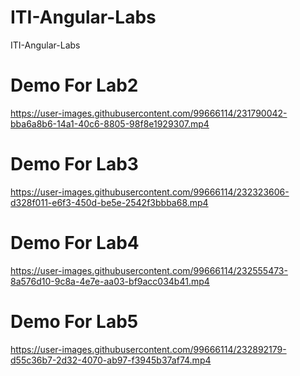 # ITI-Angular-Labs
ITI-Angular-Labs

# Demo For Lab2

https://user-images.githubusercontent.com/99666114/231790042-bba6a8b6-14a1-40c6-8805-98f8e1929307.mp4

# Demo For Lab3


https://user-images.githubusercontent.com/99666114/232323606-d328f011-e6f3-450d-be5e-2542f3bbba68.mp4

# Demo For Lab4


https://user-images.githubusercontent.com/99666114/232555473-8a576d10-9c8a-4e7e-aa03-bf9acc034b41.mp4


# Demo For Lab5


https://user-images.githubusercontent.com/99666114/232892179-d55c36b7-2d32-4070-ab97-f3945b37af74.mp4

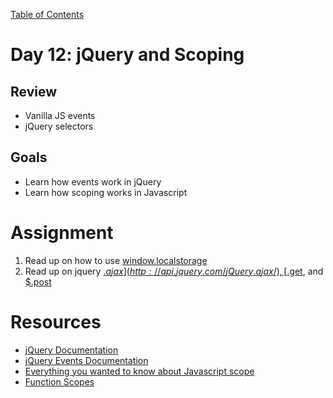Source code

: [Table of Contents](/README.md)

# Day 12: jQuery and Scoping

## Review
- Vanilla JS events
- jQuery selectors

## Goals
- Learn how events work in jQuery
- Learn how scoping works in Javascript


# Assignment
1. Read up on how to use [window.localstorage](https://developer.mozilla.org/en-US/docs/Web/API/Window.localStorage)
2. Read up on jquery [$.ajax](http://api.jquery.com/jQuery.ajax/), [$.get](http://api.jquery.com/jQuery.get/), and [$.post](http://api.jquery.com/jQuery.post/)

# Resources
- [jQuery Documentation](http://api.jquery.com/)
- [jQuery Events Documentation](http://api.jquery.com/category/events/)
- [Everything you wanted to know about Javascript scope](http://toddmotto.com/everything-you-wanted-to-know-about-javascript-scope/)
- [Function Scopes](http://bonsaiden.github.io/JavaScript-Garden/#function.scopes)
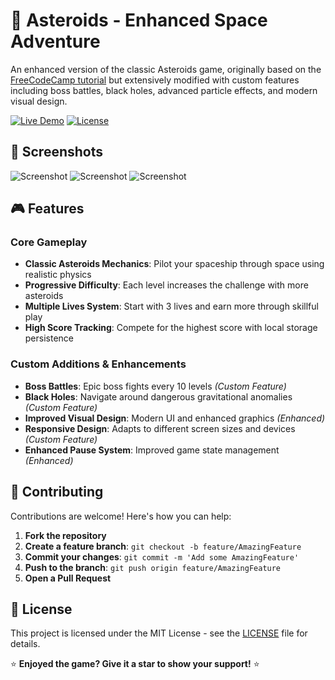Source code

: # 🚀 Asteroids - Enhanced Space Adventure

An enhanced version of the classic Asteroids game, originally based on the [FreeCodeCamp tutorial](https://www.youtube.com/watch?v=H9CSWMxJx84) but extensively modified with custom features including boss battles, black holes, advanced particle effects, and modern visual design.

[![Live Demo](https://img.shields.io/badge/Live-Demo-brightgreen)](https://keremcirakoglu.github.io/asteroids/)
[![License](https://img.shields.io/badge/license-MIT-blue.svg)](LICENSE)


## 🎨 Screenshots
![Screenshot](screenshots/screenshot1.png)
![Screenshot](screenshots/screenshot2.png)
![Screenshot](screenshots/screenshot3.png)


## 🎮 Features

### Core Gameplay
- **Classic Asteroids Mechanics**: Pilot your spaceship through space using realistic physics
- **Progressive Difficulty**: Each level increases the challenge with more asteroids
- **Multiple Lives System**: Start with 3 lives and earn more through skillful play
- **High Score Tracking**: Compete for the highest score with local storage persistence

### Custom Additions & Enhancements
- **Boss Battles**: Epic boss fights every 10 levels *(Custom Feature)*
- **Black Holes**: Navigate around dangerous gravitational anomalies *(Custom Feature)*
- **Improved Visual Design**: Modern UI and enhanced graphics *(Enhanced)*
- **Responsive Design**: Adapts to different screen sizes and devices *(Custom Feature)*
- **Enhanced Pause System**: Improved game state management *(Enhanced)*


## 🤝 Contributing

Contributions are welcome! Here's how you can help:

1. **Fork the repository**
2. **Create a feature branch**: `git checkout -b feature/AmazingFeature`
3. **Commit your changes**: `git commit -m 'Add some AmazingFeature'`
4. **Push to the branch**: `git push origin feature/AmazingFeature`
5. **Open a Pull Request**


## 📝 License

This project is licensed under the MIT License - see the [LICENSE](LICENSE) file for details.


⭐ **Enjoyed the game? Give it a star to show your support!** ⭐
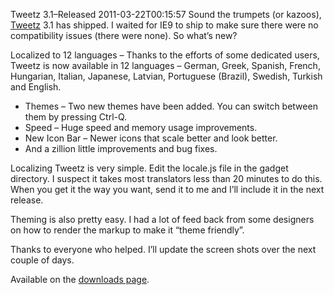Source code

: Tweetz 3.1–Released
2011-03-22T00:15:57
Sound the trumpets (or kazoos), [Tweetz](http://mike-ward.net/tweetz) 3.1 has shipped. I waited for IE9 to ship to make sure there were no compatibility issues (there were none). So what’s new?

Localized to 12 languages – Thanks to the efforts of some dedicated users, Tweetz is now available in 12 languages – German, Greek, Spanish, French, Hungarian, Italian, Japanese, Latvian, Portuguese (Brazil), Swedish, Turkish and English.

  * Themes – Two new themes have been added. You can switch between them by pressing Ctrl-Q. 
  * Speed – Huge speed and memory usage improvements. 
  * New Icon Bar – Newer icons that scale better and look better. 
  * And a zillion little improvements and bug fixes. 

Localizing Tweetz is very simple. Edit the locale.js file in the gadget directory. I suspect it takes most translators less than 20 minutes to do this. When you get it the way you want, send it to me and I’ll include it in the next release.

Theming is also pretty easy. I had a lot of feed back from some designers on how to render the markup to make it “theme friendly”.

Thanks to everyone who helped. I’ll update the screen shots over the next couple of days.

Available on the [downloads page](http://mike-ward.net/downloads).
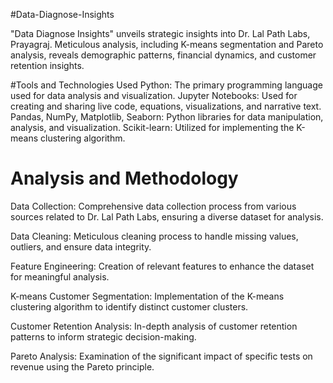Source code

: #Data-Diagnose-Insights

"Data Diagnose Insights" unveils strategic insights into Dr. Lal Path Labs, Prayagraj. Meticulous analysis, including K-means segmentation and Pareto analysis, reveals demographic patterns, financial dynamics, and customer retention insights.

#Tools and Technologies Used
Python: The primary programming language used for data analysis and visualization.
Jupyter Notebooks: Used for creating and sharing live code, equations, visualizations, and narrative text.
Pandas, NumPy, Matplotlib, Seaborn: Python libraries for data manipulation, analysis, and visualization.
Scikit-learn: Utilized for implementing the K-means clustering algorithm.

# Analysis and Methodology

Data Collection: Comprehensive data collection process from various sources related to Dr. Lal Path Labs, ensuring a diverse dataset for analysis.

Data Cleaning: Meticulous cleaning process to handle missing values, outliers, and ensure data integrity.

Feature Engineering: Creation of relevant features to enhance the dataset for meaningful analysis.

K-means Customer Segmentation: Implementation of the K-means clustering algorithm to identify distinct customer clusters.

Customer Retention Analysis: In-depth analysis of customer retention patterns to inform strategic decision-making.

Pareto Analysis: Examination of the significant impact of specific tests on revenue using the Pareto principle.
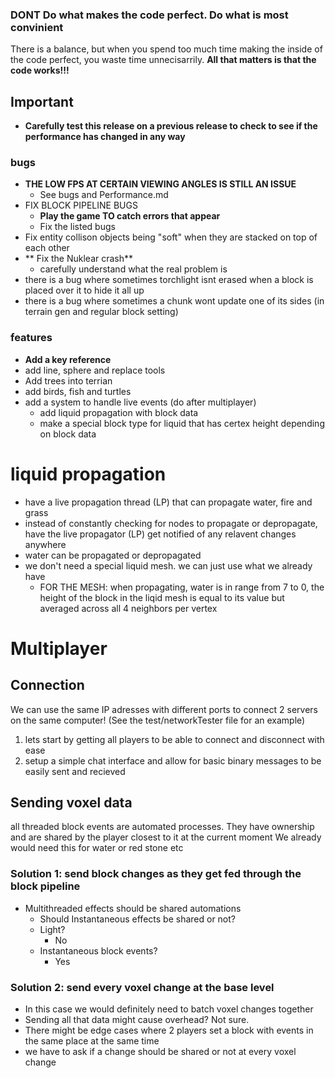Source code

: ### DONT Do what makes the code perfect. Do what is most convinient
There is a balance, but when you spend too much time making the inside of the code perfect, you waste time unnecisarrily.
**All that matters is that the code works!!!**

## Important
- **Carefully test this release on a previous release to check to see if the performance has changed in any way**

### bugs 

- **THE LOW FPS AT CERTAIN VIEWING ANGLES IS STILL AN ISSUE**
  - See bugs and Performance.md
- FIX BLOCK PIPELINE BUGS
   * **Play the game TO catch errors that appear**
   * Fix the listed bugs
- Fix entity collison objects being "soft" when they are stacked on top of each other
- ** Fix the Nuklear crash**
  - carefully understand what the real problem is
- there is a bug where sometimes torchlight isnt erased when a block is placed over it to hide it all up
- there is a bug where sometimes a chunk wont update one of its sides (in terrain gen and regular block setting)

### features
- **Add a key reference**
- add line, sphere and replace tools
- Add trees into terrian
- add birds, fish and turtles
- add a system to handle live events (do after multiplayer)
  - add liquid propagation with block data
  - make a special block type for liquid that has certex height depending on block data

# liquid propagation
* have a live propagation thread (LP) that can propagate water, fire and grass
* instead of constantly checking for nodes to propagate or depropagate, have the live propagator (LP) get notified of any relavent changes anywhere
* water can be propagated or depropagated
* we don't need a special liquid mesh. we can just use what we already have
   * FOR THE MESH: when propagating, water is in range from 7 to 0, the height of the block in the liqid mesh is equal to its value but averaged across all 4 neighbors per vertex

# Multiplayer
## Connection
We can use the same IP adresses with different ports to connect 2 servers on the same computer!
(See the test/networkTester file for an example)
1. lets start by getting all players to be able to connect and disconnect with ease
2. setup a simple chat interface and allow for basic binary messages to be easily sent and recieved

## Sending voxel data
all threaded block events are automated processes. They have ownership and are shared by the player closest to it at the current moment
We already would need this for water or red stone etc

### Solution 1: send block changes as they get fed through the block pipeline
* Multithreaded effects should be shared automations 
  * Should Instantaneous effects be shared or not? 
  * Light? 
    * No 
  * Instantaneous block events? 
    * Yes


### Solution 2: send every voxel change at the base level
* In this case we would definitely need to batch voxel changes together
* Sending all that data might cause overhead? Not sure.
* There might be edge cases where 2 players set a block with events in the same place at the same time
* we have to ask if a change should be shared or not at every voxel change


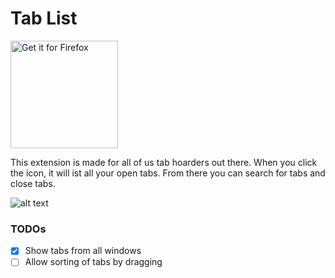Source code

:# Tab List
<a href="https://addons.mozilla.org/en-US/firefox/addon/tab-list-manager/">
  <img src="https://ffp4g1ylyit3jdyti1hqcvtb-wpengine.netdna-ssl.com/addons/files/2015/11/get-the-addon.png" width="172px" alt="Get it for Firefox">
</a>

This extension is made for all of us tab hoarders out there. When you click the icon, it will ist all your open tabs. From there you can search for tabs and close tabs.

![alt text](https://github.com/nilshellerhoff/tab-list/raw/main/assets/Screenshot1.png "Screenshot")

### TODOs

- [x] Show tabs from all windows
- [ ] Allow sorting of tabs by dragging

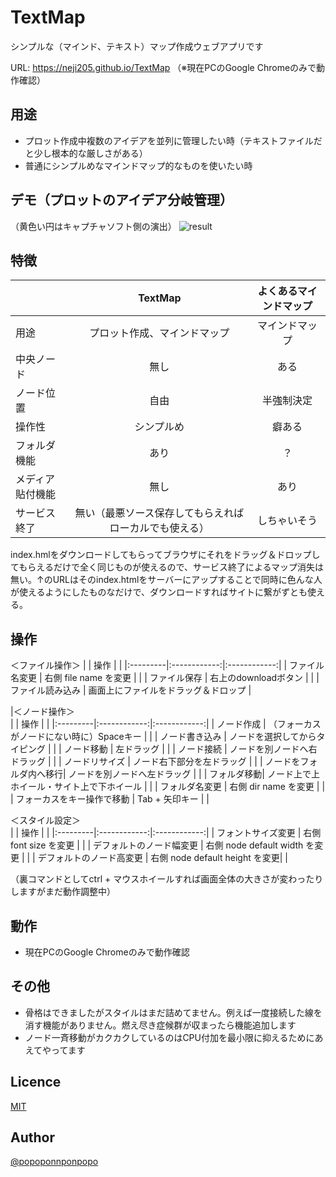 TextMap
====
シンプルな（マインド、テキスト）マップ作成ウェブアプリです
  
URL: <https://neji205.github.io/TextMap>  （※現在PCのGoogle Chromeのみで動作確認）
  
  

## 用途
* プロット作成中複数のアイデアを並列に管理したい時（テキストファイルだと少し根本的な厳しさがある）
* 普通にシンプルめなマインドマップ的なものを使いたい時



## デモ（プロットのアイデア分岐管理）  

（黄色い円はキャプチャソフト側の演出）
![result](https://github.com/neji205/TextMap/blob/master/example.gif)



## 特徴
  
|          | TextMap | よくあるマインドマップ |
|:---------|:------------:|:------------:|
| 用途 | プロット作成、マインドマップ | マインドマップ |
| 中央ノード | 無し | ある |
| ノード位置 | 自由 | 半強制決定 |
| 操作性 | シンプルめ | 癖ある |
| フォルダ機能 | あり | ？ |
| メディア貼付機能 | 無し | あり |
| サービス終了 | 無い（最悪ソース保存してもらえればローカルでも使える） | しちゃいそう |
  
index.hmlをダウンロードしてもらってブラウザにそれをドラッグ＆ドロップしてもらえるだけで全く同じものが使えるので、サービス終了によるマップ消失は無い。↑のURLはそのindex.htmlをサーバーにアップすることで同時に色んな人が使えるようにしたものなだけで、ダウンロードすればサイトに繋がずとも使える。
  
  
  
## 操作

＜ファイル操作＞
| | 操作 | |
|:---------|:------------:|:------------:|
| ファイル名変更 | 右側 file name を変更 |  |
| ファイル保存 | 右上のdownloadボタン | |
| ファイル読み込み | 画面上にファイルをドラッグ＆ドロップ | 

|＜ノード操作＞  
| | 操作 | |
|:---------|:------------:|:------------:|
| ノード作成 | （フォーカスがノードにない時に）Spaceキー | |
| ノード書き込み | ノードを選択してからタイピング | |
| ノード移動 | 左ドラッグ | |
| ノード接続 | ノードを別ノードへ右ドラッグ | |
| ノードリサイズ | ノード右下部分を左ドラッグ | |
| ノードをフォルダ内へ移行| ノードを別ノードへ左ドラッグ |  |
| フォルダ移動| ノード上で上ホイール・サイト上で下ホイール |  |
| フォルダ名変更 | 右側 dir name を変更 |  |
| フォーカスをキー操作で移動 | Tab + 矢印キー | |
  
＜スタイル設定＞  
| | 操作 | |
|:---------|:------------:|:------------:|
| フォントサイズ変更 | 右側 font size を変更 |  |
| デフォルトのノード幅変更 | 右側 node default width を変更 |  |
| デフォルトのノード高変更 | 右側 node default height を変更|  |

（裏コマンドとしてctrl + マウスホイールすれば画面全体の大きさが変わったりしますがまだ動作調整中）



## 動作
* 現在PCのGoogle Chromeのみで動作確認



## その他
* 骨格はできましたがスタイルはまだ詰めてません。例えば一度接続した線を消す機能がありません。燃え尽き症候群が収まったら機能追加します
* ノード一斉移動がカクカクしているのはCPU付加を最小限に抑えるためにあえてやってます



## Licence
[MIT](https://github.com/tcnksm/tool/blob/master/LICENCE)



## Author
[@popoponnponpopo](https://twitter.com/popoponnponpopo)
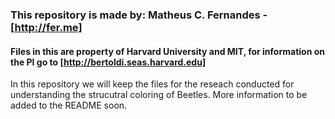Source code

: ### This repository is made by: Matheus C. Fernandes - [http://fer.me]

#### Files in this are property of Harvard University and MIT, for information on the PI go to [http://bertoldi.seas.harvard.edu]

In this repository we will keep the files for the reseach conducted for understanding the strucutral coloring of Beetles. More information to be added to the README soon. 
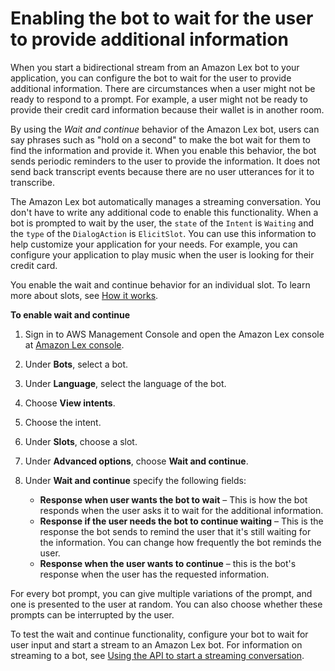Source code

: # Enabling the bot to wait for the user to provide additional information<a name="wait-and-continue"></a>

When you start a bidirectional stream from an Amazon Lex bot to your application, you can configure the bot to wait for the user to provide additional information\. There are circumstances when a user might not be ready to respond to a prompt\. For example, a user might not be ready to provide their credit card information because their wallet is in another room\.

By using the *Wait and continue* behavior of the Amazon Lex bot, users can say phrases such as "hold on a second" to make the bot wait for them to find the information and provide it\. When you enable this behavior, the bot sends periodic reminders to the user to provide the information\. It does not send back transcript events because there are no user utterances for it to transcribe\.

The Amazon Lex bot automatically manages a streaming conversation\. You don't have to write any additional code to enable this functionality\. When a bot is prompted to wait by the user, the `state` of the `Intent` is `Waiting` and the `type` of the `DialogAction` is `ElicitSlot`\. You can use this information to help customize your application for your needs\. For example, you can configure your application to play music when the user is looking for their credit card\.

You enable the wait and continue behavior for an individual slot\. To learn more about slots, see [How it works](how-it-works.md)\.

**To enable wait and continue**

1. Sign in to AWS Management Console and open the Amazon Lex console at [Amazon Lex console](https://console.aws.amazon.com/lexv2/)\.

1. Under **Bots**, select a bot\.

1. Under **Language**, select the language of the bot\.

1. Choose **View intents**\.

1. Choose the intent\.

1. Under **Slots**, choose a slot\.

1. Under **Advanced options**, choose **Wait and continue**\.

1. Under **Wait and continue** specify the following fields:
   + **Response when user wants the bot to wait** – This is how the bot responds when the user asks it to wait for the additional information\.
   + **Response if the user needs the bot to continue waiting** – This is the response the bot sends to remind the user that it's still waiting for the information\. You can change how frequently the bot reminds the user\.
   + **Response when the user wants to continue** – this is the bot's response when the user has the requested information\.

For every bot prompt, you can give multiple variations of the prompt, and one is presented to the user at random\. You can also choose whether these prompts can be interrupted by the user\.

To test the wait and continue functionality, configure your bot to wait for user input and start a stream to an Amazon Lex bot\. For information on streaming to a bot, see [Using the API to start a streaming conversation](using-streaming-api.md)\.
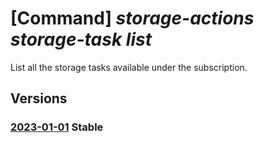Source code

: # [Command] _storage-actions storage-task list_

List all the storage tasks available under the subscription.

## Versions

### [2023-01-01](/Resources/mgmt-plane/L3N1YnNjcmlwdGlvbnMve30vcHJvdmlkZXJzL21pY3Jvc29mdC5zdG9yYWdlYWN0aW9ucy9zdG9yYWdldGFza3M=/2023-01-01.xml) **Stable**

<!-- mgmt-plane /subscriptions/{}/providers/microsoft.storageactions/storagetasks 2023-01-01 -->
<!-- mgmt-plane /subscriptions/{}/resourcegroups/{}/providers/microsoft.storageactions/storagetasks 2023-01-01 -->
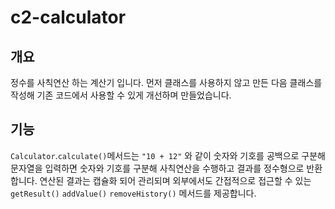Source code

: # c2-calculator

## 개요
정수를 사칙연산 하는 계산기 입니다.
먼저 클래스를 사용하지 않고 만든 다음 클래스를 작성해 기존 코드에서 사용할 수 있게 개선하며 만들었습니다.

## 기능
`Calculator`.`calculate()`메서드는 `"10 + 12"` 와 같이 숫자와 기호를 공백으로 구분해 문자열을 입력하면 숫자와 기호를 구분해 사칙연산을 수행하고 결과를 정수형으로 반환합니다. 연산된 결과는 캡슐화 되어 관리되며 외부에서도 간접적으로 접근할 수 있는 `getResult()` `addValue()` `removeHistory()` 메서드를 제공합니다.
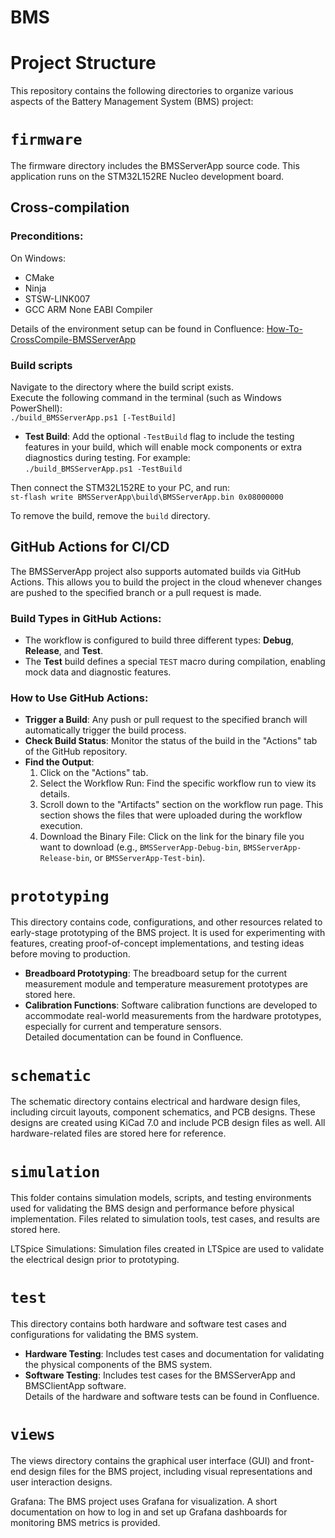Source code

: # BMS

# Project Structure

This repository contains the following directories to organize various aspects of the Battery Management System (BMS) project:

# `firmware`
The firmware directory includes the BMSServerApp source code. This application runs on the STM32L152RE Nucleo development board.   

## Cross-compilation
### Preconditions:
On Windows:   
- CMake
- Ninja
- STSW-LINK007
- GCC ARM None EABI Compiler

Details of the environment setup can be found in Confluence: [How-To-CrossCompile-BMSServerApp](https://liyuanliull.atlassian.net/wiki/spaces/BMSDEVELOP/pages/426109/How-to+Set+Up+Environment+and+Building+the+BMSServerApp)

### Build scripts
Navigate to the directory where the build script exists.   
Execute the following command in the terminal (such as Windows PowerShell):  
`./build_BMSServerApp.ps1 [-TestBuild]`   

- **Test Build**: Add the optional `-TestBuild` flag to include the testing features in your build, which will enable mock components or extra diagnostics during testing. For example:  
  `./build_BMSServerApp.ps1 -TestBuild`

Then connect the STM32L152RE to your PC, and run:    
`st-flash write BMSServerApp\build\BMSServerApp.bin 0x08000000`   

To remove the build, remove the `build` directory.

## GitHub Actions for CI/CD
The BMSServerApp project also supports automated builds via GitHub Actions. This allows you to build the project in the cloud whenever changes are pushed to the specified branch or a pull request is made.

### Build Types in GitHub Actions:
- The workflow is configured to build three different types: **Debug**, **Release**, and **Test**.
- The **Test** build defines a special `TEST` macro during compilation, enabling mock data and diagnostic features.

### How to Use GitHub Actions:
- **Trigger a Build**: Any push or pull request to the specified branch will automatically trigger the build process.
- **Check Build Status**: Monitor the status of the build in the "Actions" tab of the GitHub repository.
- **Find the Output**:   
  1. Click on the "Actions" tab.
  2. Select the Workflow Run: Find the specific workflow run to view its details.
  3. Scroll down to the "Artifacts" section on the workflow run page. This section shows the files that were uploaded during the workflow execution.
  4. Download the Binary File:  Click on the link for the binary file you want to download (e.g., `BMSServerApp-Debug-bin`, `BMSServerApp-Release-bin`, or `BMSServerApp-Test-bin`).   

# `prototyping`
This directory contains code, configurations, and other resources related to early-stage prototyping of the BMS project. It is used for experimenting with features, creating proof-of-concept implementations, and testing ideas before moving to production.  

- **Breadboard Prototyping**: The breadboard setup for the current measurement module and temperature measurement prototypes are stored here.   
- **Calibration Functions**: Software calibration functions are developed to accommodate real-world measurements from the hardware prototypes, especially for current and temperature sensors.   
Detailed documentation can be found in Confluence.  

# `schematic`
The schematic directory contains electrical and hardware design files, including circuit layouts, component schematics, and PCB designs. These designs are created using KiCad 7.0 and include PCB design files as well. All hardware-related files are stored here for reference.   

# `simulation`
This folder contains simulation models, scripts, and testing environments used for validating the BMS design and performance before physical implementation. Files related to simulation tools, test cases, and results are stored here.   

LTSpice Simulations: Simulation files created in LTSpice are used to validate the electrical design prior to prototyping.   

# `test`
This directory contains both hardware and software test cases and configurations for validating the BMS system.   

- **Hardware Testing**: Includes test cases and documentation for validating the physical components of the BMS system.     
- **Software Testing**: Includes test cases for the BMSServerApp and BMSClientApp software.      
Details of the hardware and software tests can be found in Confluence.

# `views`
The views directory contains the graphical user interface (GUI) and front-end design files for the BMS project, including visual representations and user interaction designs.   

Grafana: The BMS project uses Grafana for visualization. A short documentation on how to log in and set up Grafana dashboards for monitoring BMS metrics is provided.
---*---
TASK ITEM »
Reproduce everything from the line containing "### Build Types" down to the line containing "- The **Test**", both lines included, swapping "mock data" for "simulated data" and leaving all else unchanged.

WRITTEN SOLUTION »
### Build Types in GitHub Actions:
- The workflow is configured to build three different types: **Debug**, **Release**, and **Test**.
- The **Test** build defines a special `TEST` macro during compilation, enabling simulated data and diagnostic features.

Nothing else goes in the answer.